Low and outdated technologies
The veteran FDI expert said that as a developing country, Vietnam needs a lot of capital to deal with many economic demands: jobs creation, deployment of high technologies, social security, as well as other issues such as national defense, environment, etc.
He added that in the first period of implementation, Vietnam valued the foreign capital and used them for the highest socio-economic priorities. But over the last 15 years, Vietnam has attached special importance to high-tech through policies and specific actions by the government.
However, the attraction of investment in high-tech has not lived up to expectation. Many manufacturing sectors still rely on labor intensive jobs which put out products of low quality and value. Without high-tech, we are unable to climb in the global value chain, Thang stressed.
The formulation Vietnamese FDI attraction policies now need fresh initiatives to avoid lagging behind in the world competition. “You have to look back into your shortcomings yesterday and find out the root cause, then you will see the entire solution,” Thang suggested.
Fast changes in the global economy led by science technology are posing big challenges to FDI attraction which requires thorough analysis to understand the shortcomings in management, policy making, human resources and then prescribe remediable solutions, Thang said.
Driving the FDI forward
For each stage of development, Vietnam adjusts its policy to attract FDI suitable to the situation and the integration pace in the region and the world. The Vietnamese position in the world has changed so the FDI policies have to be changed as well, Thang stressed.

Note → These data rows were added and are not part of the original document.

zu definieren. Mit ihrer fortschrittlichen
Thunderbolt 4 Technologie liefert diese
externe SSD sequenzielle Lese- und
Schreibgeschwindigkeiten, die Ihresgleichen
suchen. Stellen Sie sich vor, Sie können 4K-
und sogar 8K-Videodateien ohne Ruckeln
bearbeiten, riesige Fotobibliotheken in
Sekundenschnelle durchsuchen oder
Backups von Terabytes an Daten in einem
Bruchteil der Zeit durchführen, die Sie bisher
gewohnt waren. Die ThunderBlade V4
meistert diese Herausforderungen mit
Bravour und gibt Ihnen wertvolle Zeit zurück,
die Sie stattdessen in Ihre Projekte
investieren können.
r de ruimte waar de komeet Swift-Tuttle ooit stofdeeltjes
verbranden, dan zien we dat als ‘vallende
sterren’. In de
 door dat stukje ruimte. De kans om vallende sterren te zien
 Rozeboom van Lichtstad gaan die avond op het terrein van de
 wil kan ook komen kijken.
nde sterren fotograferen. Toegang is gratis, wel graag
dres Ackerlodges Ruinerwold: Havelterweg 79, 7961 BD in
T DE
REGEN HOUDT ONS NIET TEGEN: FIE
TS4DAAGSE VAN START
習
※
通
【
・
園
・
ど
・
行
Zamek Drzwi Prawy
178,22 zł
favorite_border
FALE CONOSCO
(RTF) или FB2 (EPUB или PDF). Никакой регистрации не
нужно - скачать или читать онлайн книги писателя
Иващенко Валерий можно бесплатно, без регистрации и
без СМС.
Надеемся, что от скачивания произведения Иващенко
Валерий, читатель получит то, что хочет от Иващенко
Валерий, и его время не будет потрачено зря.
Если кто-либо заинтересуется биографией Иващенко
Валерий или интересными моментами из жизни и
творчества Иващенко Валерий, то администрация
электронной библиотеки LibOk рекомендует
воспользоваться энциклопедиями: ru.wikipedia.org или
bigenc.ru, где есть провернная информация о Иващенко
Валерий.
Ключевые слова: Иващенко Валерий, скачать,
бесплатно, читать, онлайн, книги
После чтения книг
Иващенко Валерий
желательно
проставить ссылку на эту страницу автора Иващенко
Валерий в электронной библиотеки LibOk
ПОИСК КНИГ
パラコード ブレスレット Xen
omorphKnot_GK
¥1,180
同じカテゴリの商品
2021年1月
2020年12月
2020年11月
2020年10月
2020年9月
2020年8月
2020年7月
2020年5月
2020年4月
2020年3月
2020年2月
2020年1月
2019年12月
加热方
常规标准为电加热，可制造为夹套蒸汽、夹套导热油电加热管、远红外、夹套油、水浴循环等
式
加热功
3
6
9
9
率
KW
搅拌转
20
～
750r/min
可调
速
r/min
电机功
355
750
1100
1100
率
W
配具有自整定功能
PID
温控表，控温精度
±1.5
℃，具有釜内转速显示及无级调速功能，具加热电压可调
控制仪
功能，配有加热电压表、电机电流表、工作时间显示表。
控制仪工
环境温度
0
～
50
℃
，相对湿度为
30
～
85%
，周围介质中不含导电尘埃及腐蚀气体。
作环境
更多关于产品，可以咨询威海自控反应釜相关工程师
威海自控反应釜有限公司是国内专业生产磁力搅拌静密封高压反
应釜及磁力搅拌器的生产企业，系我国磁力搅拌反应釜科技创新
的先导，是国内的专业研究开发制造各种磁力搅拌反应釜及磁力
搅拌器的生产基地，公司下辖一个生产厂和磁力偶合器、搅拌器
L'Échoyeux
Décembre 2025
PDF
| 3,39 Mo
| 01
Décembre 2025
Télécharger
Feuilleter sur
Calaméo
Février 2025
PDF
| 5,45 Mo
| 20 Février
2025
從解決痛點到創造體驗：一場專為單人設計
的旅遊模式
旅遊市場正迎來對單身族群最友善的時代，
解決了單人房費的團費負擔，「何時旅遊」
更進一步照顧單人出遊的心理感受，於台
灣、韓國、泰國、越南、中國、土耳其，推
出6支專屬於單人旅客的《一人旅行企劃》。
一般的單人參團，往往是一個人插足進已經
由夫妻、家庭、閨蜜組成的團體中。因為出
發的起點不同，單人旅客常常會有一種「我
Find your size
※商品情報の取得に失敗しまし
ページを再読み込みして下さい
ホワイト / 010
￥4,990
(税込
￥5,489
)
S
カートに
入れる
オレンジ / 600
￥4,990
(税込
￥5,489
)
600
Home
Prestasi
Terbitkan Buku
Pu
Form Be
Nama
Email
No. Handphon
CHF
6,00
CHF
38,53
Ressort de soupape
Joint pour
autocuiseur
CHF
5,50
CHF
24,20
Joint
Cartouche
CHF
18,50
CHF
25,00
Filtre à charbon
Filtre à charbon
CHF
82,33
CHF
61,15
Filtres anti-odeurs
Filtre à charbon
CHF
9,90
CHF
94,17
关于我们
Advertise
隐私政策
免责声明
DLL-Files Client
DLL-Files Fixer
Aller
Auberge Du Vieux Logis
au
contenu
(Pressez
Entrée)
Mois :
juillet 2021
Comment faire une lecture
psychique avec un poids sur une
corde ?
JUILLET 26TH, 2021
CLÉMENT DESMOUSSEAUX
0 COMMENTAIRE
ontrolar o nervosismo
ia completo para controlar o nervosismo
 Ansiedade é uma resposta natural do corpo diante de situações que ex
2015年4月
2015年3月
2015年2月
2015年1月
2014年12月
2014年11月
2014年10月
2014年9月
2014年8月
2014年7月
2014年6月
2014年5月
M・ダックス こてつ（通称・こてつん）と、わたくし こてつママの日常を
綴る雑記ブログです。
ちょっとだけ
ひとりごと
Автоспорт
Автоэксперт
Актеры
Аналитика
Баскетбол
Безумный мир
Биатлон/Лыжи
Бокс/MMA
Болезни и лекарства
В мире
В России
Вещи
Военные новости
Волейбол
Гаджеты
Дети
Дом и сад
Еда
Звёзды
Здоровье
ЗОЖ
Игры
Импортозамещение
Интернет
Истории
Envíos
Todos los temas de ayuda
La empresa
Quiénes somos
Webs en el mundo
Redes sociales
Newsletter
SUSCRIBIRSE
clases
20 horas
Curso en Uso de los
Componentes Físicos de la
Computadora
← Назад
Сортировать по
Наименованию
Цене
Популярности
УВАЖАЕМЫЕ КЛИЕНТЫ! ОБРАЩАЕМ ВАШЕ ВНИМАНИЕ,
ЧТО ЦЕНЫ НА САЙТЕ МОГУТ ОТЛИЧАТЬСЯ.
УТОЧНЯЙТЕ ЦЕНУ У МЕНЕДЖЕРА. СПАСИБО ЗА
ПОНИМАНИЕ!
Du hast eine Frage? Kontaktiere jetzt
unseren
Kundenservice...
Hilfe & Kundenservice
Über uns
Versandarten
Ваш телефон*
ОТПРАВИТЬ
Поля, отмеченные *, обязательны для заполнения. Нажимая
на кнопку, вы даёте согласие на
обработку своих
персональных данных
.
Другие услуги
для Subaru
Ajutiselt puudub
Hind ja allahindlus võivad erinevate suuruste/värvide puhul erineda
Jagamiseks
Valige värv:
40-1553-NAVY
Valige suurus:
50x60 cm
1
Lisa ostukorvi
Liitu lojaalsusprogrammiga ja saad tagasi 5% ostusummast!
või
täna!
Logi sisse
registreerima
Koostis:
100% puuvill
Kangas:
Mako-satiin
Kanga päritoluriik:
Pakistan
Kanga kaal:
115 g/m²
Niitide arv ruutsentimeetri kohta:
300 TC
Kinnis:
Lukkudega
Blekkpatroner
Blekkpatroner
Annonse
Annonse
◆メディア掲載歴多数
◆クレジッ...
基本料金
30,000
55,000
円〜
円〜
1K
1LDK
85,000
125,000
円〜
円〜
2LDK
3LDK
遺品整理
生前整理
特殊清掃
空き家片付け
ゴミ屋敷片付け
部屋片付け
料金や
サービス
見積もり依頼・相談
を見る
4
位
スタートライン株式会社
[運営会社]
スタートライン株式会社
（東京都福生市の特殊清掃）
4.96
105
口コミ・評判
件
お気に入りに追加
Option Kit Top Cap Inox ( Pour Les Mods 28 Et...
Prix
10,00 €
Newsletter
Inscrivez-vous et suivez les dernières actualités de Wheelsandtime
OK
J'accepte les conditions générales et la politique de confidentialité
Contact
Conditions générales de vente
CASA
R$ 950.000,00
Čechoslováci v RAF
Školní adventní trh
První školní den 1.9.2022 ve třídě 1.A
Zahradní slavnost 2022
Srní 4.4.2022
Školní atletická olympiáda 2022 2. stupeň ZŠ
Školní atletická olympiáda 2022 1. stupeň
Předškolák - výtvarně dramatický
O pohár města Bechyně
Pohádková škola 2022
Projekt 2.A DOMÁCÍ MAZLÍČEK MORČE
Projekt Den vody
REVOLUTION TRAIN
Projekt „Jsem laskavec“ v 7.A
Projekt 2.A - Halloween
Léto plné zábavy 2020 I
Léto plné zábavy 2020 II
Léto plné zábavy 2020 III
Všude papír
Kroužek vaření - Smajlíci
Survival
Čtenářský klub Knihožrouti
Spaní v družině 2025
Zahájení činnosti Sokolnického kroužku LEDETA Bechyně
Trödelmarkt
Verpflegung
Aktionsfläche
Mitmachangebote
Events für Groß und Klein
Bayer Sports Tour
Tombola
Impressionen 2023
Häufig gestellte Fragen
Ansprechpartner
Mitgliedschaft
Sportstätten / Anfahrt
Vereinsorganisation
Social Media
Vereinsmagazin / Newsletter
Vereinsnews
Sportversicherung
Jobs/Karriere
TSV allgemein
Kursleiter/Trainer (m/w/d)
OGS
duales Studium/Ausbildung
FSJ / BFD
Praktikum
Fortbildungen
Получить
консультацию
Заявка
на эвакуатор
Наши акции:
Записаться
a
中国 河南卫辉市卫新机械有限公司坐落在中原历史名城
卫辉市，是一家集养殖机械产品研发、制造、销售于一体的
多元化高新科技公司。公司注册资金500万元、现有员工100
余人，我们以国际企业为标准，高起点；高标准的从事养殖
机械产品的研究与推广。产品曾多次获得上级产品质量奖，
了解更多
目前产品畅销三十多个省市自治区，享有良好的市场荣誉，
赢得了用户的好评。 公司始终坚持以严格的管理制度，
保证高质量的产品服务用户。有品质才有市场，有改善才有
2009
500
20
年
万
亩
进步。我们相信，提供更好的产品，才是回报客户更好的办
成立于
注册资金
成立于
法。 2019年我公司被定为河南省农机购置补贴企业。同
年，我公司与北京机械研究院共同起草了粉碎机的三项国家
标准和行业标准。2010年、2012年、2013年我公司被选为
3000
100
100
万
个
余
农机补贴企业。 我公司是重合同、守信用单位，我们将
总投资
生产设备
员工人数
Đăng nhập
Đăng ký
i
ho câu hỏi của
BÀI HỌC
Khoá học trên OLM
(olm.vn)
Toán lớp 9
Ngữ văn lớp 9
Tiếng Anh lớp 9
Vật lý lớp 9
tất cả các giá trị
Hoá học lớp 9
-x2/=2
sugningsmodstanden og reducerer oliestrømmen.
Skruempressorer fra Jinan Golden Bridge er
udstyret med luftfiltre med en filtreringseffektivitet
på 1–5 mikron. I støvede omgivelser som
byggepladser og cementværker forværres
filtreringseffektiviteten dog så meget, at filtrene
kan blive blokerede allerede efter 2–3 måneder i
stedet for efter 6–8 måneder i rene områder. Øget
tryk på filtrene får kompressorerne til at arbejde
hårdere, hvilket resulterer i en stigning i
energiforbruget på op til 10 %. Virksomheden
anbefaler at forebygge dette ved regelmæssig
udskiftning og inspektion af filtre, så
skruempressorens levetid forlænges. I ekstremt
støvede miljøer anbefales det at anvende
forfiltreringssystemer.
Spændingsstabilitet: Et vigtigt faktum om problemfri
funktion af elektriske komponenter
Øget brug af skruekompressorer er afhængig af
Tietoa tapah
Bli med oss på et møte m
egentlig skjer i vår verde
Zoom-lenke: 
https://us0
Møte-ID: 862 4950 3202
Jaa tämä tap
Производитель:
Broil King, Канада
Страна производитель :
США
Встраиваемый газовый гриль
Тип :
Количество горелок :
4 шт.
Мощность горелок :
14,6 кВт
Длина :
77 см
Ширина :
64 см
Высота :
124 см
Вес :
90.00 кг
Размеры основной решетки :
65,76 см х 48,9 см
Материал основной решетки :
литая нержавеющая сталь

The approach “the more investors, the merrier” needs to be changed in the strategy of attracting foreign capital in Vietnam. “We need to learn to turn down projects which could possibly be detrimental to the environment, or low tech projects,” Thang pointed out.
The former director of the Foreign Investment Agency added that now Vietnam needs to be more selective in terms of licensing FDI projects, focusing on high-tech and less labor intensive. The new FDI attraction strategy has to take into account the national security, self-development and public employment restructuring.
He stressed that as the Industry 4.0 is so much talked about these days, it is necessary to implement Industry 4.0 with the objectives clearly defined. How to attract foreign investment in Industry 4.0 technologies? How to manage its implementation? These questions need a detailed and suitable plan.
“We must aim at clean and high tech projects, finding consensus on FDI master plan which species areas of priorities to attract FDI. Investment projects should be licensed in accordance with Vietnam’s development targets. What sectors could be operated by Vietnamese businesses should be left to Vietnamese. Only those areas not operable by Vietnamese businesses could be handed to foreign investors,” Thang suggested.
He concluded that FDI investment should not be drawn in at all costs, instead we must give precise instructions to the provinces so as to reduce any negative side of foreign capital. Besides, organization of apparatus and personnel is key to attract foreign capital. Each and every partner must be carefully evaluated. Some investors register huge capital but Vietnam only benefits a tiny part of it. Those investment projects should be discarded.